Face à l’ampleur des défis identifiés, seule une mobilisation collective coordonnée semble en mesure de contrer efficacement l’offensive conservatrice mondiale. Cette conviction partagée a constitué le fil conducteur des échanges conclusifs de la séance plénière du CESE. Il parait clairement évident que seule la construction d’alliances stratégiques entre médias indépendants, organisations féministes, institutions publiques et citoyens engagés transcendant les clivages traditionnels, représente peut-être la réponse la plus adaptée à la nature transversale des menaces actuelles.

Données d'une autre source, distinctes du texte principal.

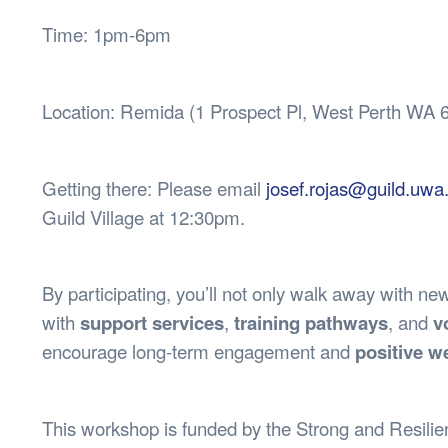
Time: 1pm-6pm
Location: Remida (1 Prospect Pl, West Perth WA 
Getting there: Please email
josef.rojas@guild.uwa
Guild Village at 12:30pm.
By participating, you’ll not only walk away with ne
with
support services
,
training pathways
, and
v
encourage long-term engagement and
positive w
This workshop is funded by the Strong and Resili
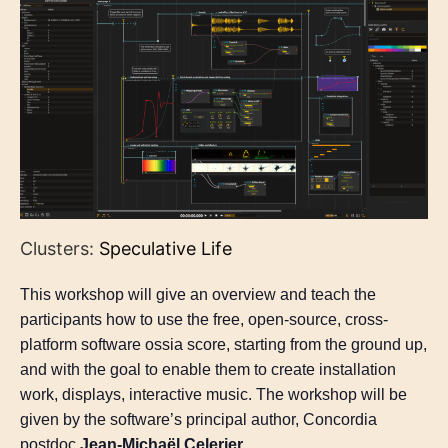
Clusters:
Speculative Life
This workshop will give an overview and teach the
participants how to use the free, open-source, cross-
platform software ossia score, starting from the ground up,
and with the goal to enable them to create installation
work, displays, interactive music. The workshop will be
given by the software’s principal author, Concordia
postdoc
Jean-Michaël Celerier
.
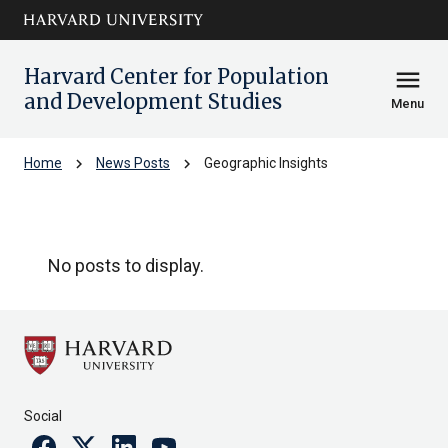
Skip to main
arrow_circle_down
content
Harvard Center for Population
menu
and Development Studies
Menu
chevron_right
chevron_right
Home
News Posts
Geographic Insights
Geographic Insights
No posts to display.
Social
Facebook
Twitter
Linkedin
Youtube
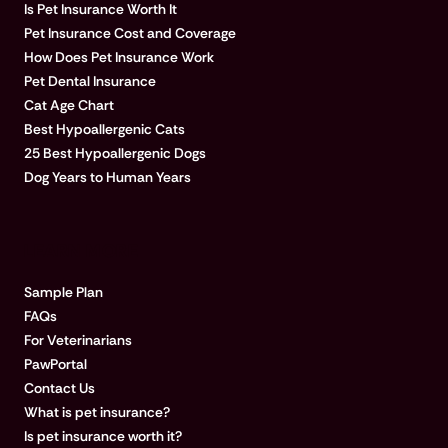
Is Pet Insurance Worth It
Pet Insurance Cost and Coverage
How Does Pet Insurance Work
Pet Dental Insurance
Cat Age Chart
Best Hypoallergenic Cats
25 Best Hypoallergenic Dogs
Dog Years to Human Years
LEARN MORE
Sample Plan
FAQs
For Veterinarians
PawPortal
Contact Us
What is pet insurance?
Is pet insurance worth it?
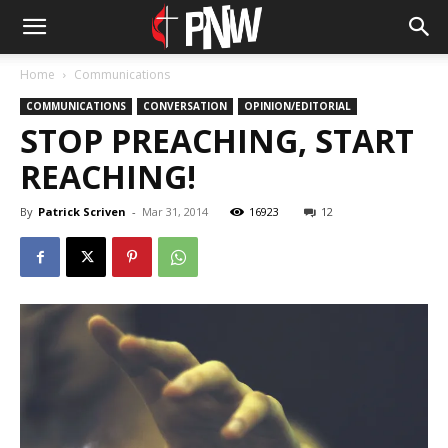
Home
Communications
COMMUNICATIONS
CONVERSATION
OPINION/EDITORIAL
STOP PREACHING, START
REACHING!
By
Patrick Scriven
-
Mar 31, 2014
16923
12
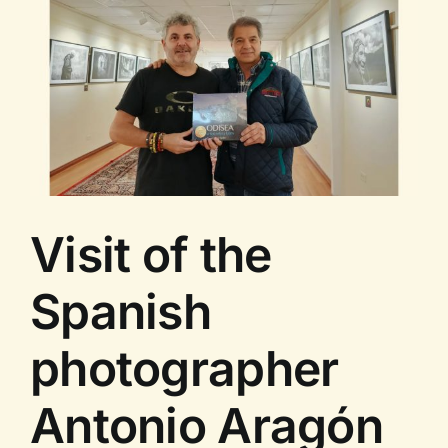
Guided
Tour
Visit of the
Spanish
photographer
Antonio Aragón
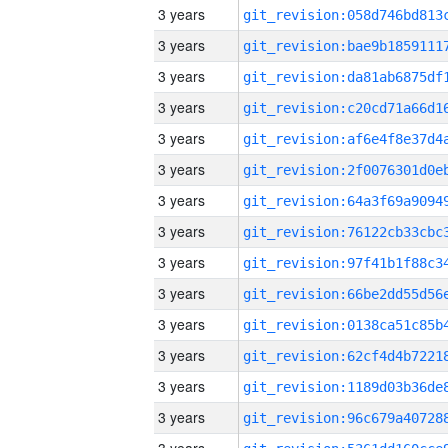
3 years
3 years
3 years
3 years
3 years
3 years
3 years
3 years
3 years
3 years
3 years
3 years
3 years
3 years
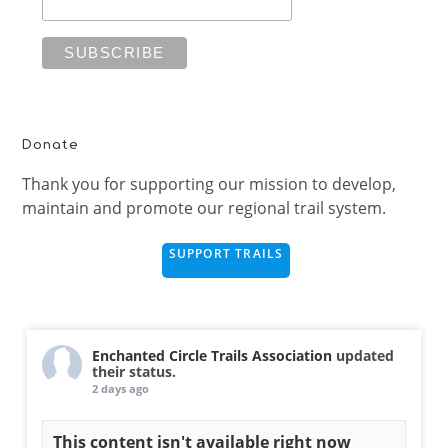
Donate
Thank you for supporting our mission to develop,
maintain and promote our regional trail system.
SUPPORT TRAILS
Enchanted Circle Trails Association
updated
their status.
2 days ago
This content isn't available right now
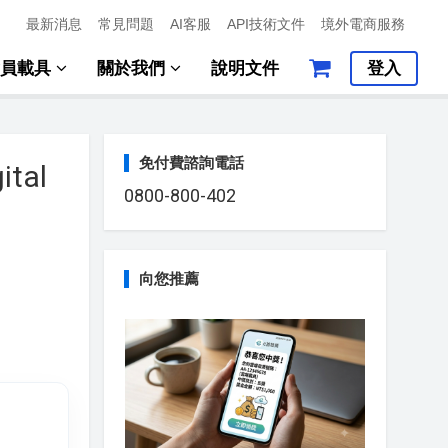
最新消息
常見問題
AI客服
API技術文件
境外電商服務
會員載具
關於我們
說明文件
登入
免付費諮詢電話
ital
0800-800-402
向您推薦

Plusieurs pistes d’action concrètes ont émergé des discussions. Premièrement, la création d’observatoires indépendants du traitement médiatique des questions de genre, capables de produire des analyses quantitatives et qualitatives rigoureuses. Deuxièmement, l’élaboration de chartes éditoriales explicitement engagées pour l’égalité de genre, assorties de mécanismes d’évaluation transparents, constitue un levier institutionnel prometteur. Troisièmement, le développement de programmes de mentorat et de formations spécifiques pour les femmes journalistes, particulièrement celles issues de minorités ou confrontées à des discriminations multiples. Quatrièmement, l’intensification des campagnes de sensibilisation auprès du grand public, utilisant des formats innovants et accessibles, apparaît comme un moyen efficace de contrecarrer la banalisation des discours sexistes. Enfin, l’internationalisation des solidarités féministes, à travers des réseaux transnationaux d’alerte et de mobilisation, constitue une réponse adaptée à la dimension mondiale de l’offensive conservatrice.

À l’approche du 8 mars, cette séance plénière du CESE rappelle l’urgente nécessité d’une vigilance collective face à l’offensive conservatrice mondiale qui menace les droits des femmes et la démocratie. Les médias, malgré leurs contradictions, demeurent un rempart essentiel dont il faut préserver l’indépendance et la diversité.